### What is being asked
Would you restate the entries below exactly, keeping every line?
Start of Given entries
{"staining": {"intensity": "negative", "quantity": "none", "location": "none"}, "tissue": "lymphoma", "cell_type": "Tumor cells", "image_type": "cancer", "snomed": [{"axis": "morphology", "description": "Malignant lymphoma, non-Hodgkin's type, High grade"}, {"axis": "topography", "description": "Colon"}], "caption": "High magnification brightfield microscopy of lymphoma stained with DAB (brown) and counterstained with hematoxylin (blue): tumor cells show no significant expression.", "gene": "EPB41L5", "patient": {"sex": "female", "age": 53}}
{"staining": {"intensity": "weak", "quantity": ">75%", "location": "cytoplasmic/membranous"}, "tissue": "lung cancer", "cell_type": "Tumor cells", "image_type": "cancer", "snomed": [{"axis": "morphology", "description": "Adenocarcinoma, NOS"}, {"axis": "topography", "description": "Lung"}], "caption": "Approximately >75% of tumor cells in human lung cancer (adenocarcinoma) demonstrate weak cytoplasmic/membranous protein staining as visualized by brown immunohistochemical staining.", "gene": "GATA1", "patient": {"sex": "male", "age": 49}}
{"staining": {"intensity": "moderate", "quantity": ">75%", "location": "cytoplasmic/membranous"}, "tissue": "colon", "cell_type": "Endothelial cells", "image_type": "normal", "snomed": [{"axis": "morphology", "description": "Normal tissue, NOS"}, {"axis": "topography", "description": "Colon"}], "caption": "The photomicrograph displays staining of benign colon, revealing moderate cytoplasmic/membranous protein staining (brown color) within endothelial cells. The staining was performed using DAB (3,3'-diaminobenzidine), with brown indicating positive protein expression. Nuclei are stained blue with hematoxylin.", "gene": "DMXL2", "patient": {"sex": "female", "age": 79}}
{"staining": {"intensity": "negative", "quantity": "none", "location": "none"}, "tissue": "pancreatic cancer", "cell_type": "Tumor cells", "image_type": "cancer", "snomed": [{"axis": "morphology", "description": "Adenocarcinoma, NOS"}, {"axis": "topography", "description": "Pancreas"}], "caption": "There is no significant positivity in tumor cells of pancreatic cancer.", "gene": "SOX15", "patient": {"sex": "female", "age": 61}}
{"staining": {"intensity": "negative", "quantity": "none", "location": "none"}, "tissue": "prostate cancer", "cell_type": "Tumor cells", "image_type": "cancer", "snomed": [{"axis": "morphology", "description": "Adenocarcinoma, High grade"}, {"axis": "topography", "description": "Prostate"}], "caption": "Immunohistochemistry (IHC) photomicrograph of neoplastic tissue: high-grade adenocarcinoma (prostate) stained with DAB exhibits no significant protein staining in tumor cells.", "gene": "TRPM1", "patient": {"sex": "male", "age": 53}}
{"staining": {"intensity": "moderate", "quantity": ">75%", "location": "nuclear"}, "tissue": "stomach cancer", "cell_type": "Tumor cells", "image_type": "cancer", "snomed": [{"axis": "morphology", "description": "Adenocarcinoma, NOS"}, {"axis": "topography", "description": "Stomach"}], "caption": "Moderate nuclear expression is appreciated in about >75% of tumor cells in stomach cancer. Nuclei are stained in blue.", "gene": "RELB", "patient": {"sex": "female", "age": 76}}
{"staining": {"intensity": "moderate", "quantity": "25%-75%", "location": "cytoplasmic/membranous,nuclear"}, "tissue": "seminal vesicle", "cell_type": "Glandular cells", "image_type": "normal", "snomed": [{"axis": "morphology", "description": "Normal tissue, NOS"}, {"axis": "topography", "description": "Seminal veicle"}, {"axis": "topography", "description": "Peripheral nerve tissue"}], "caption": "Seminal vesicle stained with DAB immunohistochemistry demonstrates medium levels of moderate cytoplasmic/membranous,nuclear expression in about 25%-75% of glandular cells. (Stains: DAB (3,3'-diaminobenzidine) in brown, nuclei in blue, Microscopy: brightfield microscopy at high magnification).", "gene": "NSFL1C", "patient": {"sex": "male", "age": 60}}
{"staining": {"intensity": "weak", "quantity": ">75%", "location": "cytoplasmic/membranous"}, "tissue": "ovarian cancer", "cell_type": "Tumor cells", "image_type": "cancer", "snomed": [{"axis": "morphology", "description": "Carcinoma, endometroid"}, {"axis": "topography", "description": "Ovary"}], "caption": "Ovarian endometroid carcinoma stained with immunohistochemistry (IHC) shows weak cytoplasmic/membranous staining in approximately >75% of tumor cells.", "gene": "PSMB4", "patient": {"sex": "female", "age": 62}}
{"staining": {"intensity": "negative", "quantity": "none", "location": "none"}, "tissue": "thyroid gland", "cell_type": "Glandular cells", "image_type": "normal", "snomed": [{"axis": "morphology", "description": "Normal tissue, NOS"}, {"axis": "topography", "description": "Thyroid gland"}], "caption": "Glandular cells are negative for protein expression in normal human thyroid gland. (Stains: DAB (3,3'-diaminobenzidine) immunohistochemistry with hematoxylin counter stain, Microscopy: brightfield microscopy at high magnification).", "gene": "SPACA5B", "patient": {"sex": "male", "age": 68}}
End of Given entries
### Result of the exercise
{"staining": {"intensity": "negative", "quantity": "none", "location": "none"}, "tissue": "lymphoma", "cell_type": "Tumor cells", "image_type": "cancer", "snomed": [{"axis": "morphology", "description": "Malignant lymphoma, non-Hodgkin's type, High grade"}, {"axis": "topography", "description": "Colon"}], "caption": "High magnification brightfield microscopy of lymphoma stained with DAB (brown) and counterstained with hematoxylin (blue): tumor cells show no significant expression.", "gene": "EPB41L5", "patient": {"sex": "female", "age": 53}}
{"staining": {"intensity": "weak", "quantity": ">75%", "location": "cytoplasmic/membranous"}, "tissue": "lung cancer", "cell_type": "Tumor cells", "image_type": "cancer", "snomed": [{"axis": "morphology", "description": "Adenocarcinoma, NOS"}, {"axis": "topography", "description": "Lung"}], "caption": "Approximately >75% of tumor cells in human lung cancer (adenocarcinoma) demonstrate weak cytoplasmic/membranous protein staining as visualized by brown immunohistochemical staining.", "gene": "GATA1", "patient": {"sex": "male", "age": 49}}
{"staining": {"intensity": "moderate", "quantity": ">75%", "location": "cytoplasmic/membranous"}, "tissue": "colon", "cell_type": "Endothelial cells", "image_type": "normal", "snomed": [{"axis": "morphology", "description": "Normal tissue, NOS"}, {"axis": "topography", "description": "Colon"}], "caption": "The photomicrograph displays staining of benign colon, revealing moderate cytoplasmic/membranous protein staining (brown color) within endothelial cells. The staining was performed using DAB (3,3'-diaminobenzidine), with brown indicating positive protein expression. Nuclei are stained blue with hematoxylin.", "gene": "DMXL2", "patient": {"sex": "female", "age": 79}}
{"staining": {"intensity": "negative", "quantity": "none", "location": "none"}, "tissue": "pancreatic cancer", "cell_type": "Tumor cells", "image_type": "cancer", "snomed": [{"axis": "morphology", "description": "Adenocarcinoma, NOS"}, {"axis": "topography", "description": "Pancreas"}], "caption": "There is no significant positivity in tumor cells of pancreatic cancer.", "gene": "SOX15", "patient": {"sex": "female", "age": 61}}
{"staining": {"intensity": "negative", "quantity": "none", "location": "none"}, "tissue": "prostate cancer", "cell_type": "Tumor cells", "image_type": "cancer", "snomed": [{"axis": "morphology", "description": "Adenocarcinoma, High grade"}, {"axis": "topography", "description": "Prostate"}], "caption": "Immunohistochemistry (IHC) photomicrograph of neoplastic tissue: high-grade adenocarcinoma (prostate) stained with DAB exhibits no significant protein staining in tumor cells.", "gene": "TRPM1", "patient": {"sex": "male", "age": 53}}
{"staining": {"intensity": "moderate", "quantity": ">75%", "location": "nuclear"}, "tissue": "stomach cancer", "cell_type": "Tumor cells", "image_type": "cancer", "snomed": [{"axis": "morphology", "description": "Adenocarcinoma, NOS"}, {"axis": "topography", "description": "Stomach"}], "caption": "Moderate nuclear expression is appreciated in about >75% of tumor cells in stomach cancer. Nuclei are stained in blue.", "gene": "RELB", "patient": {"sex": "female", "age": 76}}
{"staining": {"intensity": "moderate", "quantity": "25%-75%", "location": "cytoplasmic/membranous,nuclear"}, "tissue": "seminal vesicle", "cell_type": "Glandular cells", "image_type": "normal", "snomed": [{"axis": "morphology", "description": "Normal tissue, NOS"}, {"axis": "topography", "description": "Seminal veicle"}, {"axis": "topography", "description": "Peripheral nerve tissue"}], "caption": "Seminal vesicle stained with DAB immunohistochemistry demonstrates medium levels of moderate cytoplasmic/membranous,nuclear expression in about 25%-75% of glandular cells. (Stains: DAB (3,3'-diaminobenzidine) in brown, nuclei in blue, Microscopy: brightfield microscopy at high magnification).", "gene": "NSFL1C", "patient": {"sex": "male", "age": 60}}
{"staining": {"intensity": "weak", "quantity": ">75%", "location": "cytoplasmic/membranous"}, "tissue": "ovarian cancer", "cell_type": "Tumor cells", "image_type": "cancer", "snomed": [{"axis": "morphology", "description": "Carcinoma, endometroid"}, {"axis": "topography", "description": "Ovary"}], "caption": "Ovarian endometroid carcinoma stained with immunohistochemistry (IHC) shows weak cytoplasmic/membranous staining in approximately >75% of tumor cells.", "gene": "PSMB4", "patient": {"sex": "female", "age": 62}}
{"staining": {"intensity": "negative", "quantity": "none", "location": "none"}, "tissue": "thyroid gland", "cell_type": "Glandular cells", "image_type": "normal", "snomed": [{"axis": "morphology", "description": "Normal tissue, NOS"}, {"axis": "topography", "description": "Thyroid gland"}], "caption": "Glandular cells are negative for protein expression in normal human thyroid gland. (Stains: DAB (3,3'-diaminobenzidine) immunohistochemistry with hematoxylin counter stain, Microscopy: brightfield microscopy at high magnification).", "gene": "SPACA5B", "patient": {"sex": "male", "age": 68}}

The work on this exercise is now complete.